De eerste drie bijdragen behandelen juridische pijnpunten inzake internationale operaties, en dit op drie niveaus: dat van de NAVO, dat van de Europese Staten en dat van het Verenigd Koninkrijk.
In een eerste artikel bespreken Steven Hill en David Lemétayer, juristen van de Dienst juridische zaken van de NAVO, enkele juridische vraagstukken in verband met multinationale militaire operaties vanuit het NAVO-perspectief. Bij hun bespreking wijzen zij erop dat de Alliantie strenge normen hanteert voor de planning en de uitvoering van operaties, in het bijzonder om burgers te beschermen voor geweld.
In een tweede artikel bespreekt Professor Wouter Vandenhole van de Universiteit Antwerpen diepgaand de mensenrechtenverplichtingen van Europese Staten in het kader van vredesoperaties. Hij onderzoekt de verplichting en de verantwoordelijkheid van de Staten die troepen leveren voor vredesoperaties wanneer die troepen mensenrechtenschendingen begaan. Hierbij rijst de vraag of de mensenrechtenverplichtingen ook extraterritoriaal gelden. De auteur benadert kritisch de rechtspraak dienaangaande van het Europees Hof voor de Rechten van de Mens.
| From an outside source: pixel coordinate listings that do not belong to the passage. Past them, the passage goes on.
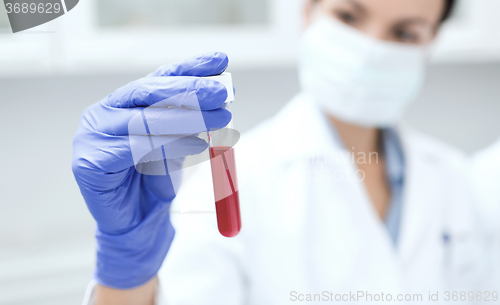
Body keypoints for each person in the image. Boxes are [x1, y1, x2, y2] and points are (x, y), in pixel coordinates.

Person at [72, 0, 494, 304]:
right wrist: (126, 275)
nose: (371, 49)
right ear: (309, 12)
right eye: (349, 15)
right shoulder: (226, 190)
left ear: (431, 39)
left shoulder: (457, 178)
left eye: (404, 32)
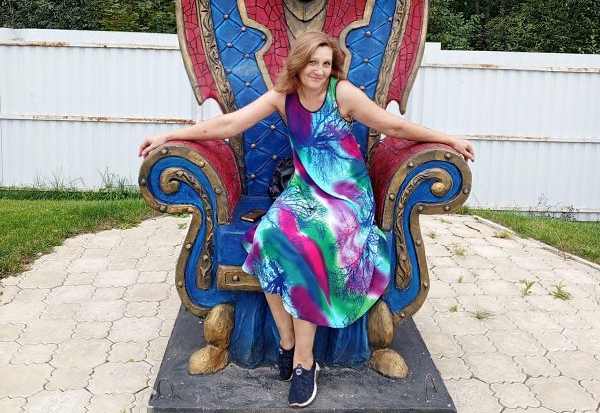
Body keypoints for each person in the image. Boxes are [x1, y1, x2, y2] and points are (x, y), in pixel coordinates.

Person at [139, 30, 474, 409]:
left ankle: (304, 361)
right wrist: (170, 136)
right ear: (299, 63)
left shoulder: (341, 93)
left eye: (326, 64)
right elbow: (228, 125)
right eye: (313, 62)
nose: (319, 70)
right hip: (305, 191)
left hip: (347, 196)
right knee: (266, 238)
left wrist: (448, 140)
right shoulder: (283, 97)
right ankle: (286, 339)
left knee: (309, 243)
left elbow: (392, 126)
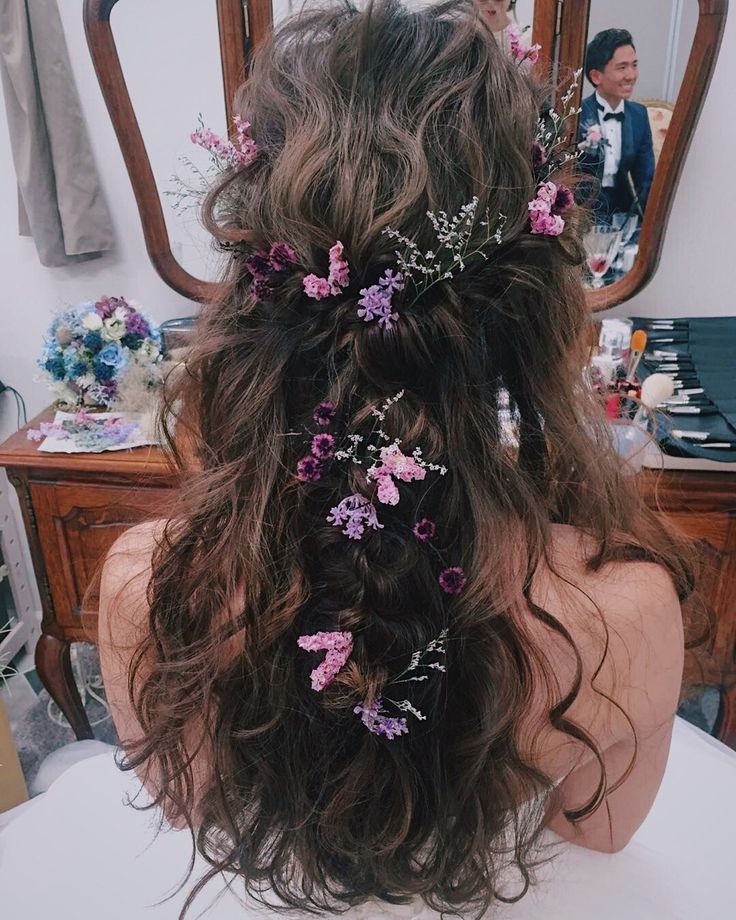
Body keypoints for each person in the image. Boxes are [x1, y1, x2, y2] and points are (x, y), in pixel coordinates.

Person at [1, 3, 735, 919]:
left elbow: (187, 810)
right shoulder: (623, 612)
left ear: (256, 301)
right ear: (533, 307)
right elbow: (603, 835)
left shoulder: (152, 585)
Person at [579, 29, 656, 223]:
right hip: (582, 217)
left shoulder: (639, 115)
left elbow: (646, 179)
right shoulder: (577, 114)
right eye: (622, 67)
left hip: (624, 217)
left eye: (634, 65)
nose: (631, 75)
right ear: (596, 76)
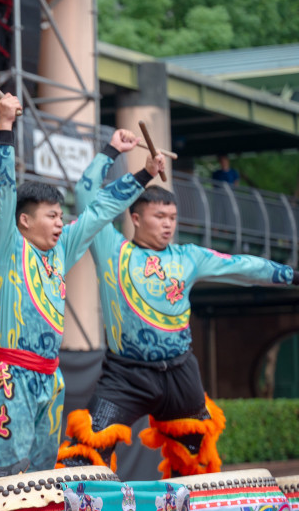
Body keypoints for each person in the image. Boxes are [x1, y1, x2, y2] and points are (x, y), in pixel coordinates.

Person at [58, 134, 295, 477]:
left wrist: (290, 275)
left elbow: (242, 266)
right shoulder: (110, 247)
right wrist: (113, 153)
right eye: (159, 216)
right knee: (85, 454)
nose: (168, 224)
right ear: (135, 218)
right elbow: (86, 195)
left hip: (182, 372)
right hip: (125, 374)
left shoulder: (189, 257)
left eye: (172, 216)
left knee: (195, 460)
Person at [0, 95, 163, 475]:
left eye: (61, 215)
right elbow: (1, 192)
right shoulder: (7, 246)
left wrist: (142, 174)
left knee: (45, 471)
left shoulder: (61, 249)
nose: (60, 222)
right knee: (6, 471)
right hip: (12, 376)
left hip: (51, 375)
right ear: (25, 221)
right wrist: (6, 126)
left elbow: (97, 211)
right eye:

In een derde artikel behandelt Jake Rylatt van de universiteit van Cambridge een gelijkaardige problematiek vanuit Brits oogpunt. Hij analyseert de zaak-Serdar Mohammed voor de rechtbanken van Engeland en Wales, die handelde over de toerekening van het optreden van de Britse troepen in het kader van ISAF. Ook hij stelt kritische vragen bij de redenering die in de rechtspraak wordt gevolgd.
De strafrechtelijke immuniteit van Staatsvertegenwoordigers voor internationale misdaden komt uitvoerig aan bod in een artikel van Pauline Lesaffre van de Université catholique de Louvain. Ze stelt onder meer vast dat volgens de internationaalrechtelijke regels, Staatsvertegenwoordigers die door buitenlandse rechtbanken worden vervolgd, nog steeds immuniteit genieten. Deze immuniteit is weliswaar niet als zodanig tegenstelbaar aan het Internationaal Strafhof, maar ze geldt wel in de samenwerkingsregeling die door het Statuut van Rome werd voorzien: de vertegenwoordigers van niet-lidstaten genieten immers gewoonterechtelijke immuniteit tegen dwanghandelingen vanwege lidstaten die optreden op vraag van het Hof.
Zoals gewoonlijk wordt het tijdschrift afgesloten met de bespreking van enkele recent verschenen monografieën over militair recht en recht der gewapende conflicten.